*Task description*
In the data below, count every line that holds the string "lahko" and reply with the number alone.
►
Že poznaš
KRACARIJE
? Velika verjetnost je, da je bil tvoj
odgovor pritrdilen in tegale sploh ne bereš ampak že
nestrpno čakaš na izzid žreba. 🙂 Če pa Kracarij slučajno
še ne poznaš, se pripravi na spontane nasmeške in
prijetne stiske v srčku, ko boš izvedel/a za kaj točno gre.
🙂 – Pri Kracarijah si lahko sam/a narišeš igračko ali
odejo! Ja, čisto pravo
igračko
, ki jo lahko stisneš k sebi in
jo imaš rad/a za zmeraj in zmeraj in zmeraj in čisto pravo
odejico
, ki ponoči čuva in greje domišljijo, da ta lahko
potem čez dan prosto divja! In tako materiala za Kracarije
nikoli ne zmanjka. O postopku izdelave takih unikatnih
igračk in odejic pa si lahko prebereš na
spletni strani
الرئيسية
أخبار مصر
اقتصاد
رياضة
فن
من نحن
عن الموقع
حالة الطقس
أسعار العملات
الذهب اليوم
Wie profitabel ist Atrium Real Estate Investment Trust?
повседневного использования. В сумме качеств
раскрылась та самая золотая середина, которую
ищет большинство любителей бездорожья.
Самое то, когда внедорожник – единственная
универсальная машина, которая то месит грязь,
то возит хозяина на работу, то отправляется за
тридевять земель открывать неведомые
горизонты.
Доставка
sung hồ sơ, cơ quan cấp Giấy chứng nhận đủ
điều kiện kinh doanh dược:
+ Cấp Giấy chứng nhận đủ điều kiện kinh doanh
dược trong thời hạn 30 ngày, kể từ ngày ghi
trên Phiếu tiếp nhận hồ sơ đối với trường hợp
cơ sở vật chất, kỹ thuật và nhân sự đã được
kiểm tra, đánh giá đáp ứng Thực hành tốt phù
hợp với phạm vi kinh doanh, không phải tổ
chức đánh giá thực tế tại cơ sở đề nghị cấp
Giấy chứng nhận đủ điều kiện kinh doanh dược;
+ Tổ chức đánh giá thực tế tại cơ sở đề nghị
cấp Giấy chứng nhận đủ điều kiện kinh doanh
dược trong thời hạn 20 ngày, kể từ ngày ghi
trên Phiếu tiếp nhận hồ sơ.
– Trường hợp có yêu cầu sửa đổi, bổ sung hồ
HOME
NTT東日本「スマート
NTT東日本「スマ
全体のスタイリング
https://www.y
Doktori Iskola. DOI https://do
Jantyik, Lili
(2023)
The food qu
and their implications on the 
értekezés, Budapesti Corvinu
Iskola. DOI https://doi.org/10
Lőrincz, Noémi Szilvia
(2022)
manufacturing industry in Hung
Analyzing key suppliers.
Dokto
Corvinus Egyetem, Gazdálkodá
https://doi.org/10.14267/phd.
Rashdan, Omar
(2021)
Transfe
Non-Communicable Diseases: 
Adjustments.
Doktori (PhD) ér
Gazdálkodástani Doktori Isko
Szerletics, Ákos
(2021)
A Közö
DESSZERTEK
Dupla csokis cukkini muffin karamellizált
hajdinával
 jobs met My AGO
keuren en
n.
◄
*Task answer*
4